As lojas de vestuário, tecidos e calçados, além das farmácia se perfumarias devem apresentar aumento nas vendas neste ano, ambas com estimativa de 14% de crescimento em comparação com o mesmo período do ano passado, conforme estimou o consultor econômico da Federação, Guilherme Dietze.
Já as lojas de materiais esportivos, lojas de brinquedos, de chocolate, joalherias e outras devem aumentar suas vendas em 4%. As lojas de eletrodomésticos e eletrônicos devem ter um aumento anual de 3%.
“Um dos principais motivos para a expectativa de um bom desempenho nesse período é o avanço moderado dos preços médios. Segundo o levantamento da Fecomércio BA, com base nos dados do IPCA do IBGE, a inflação da cesta do Dia das Crianças, composta por produtos selecionados pela entidade, apresenta deflação de 0,30% no acumulado de 12 meses até agosto deste ano”, salienta o consultor econômico.
Em contrapartida, alguns produtos apresentaram queda neste ano em comparação ao ano passado, como o aparelho telefônico, com -6,39%, seguido pela bicicleta (-4,23%).
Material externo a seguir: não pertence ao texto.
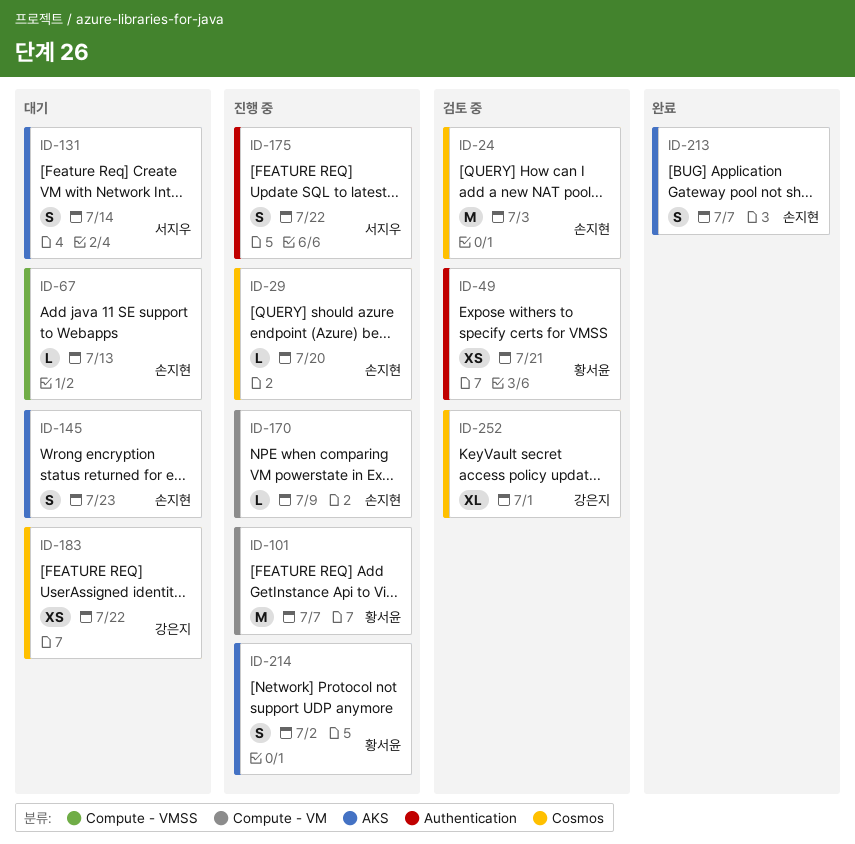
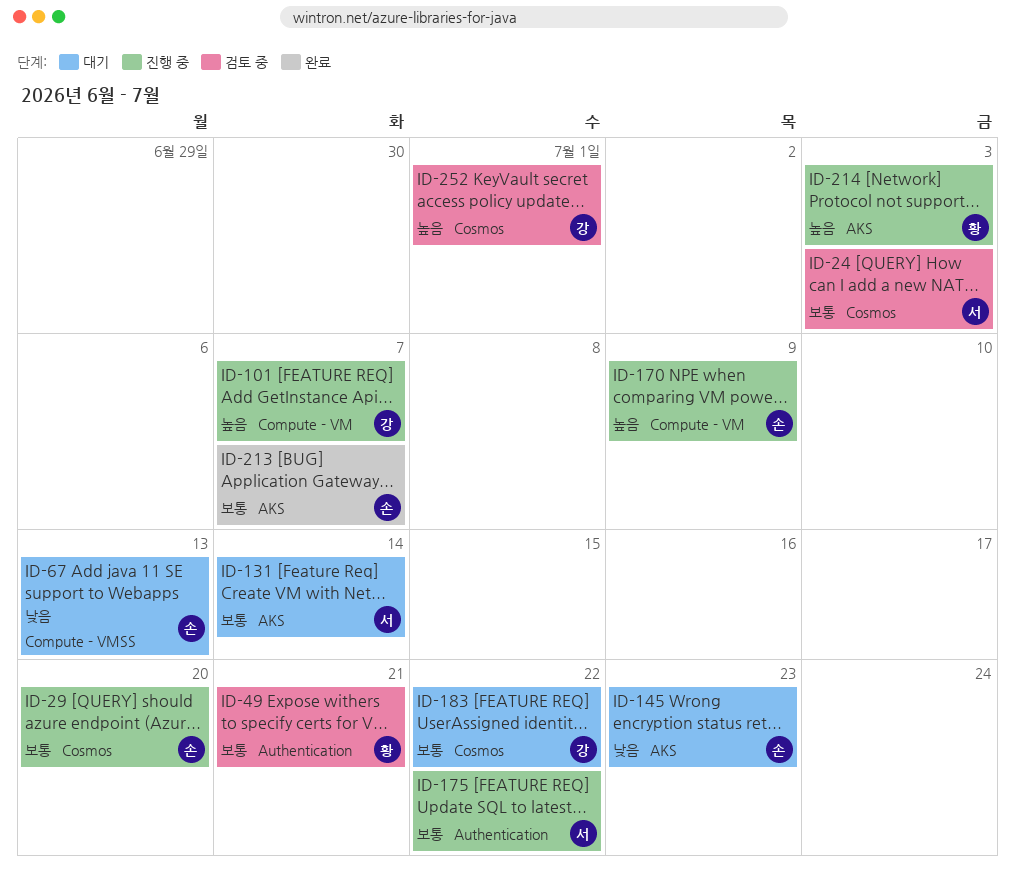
ID-24, owner: 손지현 -> 서지우
ID-101, owner: 황서윤 -> 강은지
ID-214, due: Jul 2 -> Jul 3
Também estão na lista o televisor (-2,78%) e o computador pessoal (-1,95%).
Mesmo no segmento mais procurado no período, o de vestuário e calçados, há itens com queda média nos preços em relação a 2023, como é o caso da calça comprida infantil, com variação negativa de 3,18%, do conjunto infantil (-1,85%) e do tênis (-1,11%). Embora outros itens apresentem aumento nos preços, como a sandália/chinelo (+1,04%), o vestido infantil (+1,42%) e a camiseta infantil (+2,66%), a variação é inferior à média geral da região, de 3,71%, o que pode ser considerado como quedas relativas de preços.